- **Problem details**
Through the line that contains "7: (386, 516, 2.72)", return the data below exactly, starting at its first line; leave the rest out.

[Stored dataset items]
:::::

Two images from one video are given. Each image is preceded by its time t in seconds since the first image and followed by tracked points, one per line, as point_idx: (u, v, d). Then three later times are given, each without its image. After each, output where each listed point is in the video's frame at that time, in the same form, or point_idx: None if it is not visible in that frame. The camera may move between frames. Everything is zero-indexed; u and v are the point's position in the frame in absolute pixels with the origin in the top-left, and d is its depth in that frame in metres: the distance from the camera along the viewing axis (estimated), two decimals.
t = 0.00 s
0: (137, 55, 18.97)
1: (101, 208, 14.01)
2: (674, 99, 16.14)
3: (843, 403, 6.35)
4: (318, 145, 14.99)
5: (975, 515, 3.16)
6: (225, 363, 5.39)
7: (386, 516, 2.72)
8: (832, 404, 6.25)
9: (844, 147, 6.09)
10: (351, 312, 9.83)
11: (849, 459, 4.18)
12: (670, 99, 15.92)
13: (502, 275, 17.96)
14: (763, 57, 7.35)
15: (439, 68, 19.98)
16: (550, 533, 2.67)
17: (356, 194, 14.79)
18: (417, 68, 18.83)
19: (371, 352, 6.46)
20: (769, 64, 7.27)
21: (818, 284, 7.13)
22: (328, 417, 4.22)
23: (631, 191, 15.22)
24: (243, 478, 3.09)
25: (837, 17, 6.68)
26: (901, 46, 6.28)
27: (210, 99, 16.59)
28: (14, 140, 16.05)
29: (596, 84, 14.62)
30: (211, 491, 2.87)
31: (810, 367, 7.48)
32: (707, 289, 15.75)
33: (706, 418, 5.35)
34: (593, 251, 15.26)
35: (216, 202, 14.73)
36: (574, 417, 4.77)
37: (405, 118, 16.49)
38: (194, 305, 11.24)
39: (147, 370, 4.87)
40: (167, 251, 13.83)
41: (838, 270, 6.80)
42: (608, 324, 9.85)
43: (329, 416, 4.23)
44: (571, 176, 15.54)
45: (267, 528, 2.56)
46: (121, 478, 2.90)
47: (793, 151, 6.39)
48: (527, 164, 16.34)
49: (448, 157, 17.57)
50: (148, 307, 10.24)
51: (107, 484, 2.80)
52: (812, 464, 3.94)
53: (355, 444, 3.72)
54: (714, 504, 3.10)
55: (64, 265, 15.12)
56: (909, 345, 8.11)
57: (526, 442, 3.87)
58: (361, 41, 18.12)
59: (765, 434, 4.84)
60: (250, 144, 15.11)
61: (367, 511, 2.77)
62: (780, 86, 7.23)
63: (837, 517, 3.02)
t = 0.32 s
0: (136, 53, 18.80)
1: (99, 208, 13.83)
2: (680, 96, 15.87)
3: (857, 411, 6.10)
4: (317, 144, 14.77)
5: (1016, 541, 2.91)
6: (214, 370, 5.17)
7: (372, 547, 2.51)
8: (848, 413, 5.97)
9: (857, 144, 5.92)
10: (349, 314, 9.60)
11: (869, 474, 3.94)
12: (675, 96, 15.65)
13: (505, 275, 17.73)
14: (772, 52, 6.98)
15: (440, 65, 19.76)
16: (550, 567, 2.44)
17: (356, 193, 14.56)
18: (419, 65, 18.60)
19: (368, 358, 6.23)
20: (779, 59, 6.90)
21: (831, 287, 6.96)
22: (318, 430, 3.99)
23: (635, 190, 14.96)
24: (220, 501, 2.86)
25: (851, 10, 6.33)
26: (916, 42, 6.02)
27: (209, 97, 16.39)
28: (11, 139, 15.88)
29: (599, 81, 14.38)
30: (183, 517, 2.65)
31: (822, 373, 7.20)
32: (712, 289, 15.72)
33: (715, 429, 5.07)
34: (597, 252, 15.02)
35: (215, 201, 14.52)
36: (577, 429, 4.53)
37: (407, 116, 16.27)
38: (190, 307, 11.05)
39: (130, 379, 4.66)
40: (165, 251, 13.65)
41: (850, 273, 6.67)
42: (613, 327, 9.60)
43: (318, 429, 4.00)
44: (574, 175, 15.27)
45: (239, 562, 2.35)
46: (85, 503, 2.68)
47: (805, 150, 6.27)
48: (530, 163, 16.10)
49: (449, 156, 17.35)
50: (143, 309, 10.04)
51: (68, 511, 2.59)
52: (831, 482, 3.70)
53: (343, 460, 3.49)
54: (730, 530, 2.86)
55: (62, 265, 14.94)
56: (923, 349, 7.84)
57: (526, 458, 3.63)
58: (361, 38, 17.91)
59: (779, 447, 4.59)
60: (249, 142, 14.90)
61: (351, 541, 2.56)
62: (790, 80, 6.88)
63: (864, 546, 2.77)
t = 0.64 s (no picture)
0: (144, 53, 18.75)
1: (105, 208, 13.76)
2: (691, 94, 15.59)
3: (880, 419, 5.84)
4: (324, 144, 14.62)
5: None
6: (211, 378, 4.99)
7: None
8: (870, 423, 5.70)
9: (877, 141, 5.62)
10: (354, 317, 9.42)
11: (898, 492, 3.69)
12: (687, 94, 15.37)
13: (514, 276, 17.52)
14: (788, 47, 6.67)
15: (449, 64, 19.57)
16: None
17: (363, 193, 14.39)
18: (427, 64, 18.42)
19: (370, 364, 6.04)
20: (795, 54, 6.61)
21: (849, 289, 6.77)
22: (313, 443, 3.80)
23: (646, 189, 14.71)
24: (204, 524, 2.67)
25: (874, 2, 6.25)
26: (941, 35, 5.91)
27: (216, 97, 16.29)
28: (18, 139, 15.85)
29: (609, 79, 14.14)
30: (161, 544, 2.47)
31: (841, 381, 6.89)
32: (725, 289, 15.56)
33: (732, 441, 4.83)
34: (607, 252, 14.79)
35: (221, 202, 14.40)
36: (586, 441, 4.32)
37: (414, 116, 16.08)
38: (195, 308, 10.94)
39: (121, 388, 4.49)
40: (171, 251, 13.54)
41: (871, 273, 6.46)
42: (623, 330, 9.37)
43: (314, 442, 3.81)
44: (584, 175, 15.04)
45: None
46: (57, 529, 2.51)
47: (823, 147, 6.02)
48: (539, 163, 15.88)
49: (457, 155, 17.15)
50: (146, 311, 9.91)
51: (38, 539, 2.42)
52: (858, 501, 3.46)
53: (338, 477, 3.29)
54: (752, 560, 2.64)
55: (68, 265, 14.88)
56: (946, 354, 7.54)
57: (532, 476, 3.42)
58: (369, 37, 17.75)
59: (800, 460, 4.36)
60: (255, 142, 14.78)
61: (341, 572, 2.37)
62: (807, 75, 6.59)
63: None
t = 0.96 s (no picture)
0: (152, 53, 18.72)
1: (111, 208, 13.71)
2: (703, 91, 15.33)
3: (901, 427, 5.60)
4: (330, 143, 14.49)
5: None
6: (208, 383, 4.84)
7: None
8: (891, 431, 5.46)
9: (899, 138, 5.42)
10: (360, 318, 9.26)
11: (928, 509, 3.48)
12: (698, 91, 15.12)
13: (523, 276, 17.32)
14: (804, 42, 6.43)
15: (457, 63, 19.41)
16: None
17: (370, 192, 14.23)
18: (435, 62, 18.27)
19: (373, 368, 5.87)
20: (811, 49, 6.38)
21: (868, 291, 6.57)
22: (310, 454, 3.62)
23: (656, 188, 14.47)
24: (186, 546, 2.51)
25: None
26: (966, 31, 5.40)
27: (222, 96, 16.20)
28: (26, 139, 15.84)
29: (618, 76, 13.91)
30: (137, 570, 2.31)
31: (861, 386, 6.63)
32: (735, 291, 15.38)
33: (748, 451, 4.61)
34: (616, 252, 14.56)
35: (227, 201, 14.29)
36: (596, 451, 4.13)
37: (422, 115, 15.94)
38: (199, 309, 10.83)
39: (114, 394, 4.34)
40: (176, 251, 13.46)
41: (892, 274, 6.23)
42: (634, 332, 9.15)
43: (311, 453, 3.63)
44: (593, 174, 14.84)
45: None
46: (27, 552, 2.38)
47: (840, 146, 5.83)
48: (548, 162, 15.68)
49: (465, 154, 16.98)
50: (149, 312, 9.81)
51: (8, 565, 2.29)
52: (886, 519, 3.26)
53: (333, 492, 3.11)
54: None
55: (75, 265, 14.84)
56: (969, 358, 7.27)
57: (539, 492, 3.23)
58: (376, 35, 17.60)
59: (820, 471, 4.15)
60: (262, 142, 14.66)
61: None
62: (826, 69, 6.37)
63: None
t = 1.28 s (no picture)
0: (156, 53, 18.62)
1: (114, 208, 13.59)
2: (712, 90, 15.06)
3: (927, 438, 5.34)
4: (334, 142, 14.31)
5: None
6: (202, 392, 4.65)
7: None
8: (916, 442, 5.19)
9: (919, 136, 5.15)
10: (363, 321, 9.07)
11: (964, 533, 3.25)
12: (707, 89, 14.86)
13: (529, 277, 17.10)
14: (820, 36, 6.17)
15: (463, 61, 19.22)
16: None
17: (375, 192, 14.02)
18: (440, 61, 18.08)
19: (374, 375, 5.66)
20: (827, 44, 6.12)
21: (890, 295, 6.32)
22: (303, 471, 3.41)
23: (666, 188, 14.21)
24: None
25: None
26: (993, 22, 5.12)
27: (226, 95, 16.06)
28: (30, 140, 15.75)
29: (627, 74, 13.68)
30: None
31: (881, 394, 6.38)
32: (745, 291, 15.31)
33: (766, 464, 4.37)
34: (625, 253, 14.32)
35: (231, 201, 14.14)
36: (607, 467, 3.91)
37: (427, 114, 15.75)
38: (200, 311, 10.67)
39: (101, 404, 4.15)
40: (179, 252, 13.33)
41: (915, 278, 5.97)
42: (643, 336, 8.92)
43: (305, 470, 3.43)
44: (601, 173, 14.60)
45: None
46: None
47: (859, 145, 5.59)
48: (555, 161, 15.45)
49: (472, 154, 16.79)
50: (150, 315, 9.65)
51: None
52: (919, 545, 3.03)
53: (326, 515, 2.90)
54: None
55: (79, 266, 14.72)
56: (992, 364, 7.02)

:::::

- **Answer to this task**
Two images from one video are given. Each image is preceded by its time t in seconds since the first image and followed by tracked points, one per line, as point_idx: (u, v, d). Then three later times are given, each without its image. After each, output where each listed point is in the video's frame at that time, in the same form, or point_idx: None if it is not visible in that frame. The camera may move between frames. Everything is zero-indexed; u and v are the point's position in the frame in absolute pixels with the origin in the top-left, and d is its depth in that frame in metres: the distance from the camera along the viewing axis (estimated), two decimals.
t = 0.00 s
0: (137, 55, 18.97)
1: (101, 208, 14.01)
2: (674, 99, 16.14)
3: (843, 403, 6.35)
4: (318, 145, 14.99)
5: (975, 515, 3.16)
6: (225, 363, 5.39)
7: (386, 516, 2.72)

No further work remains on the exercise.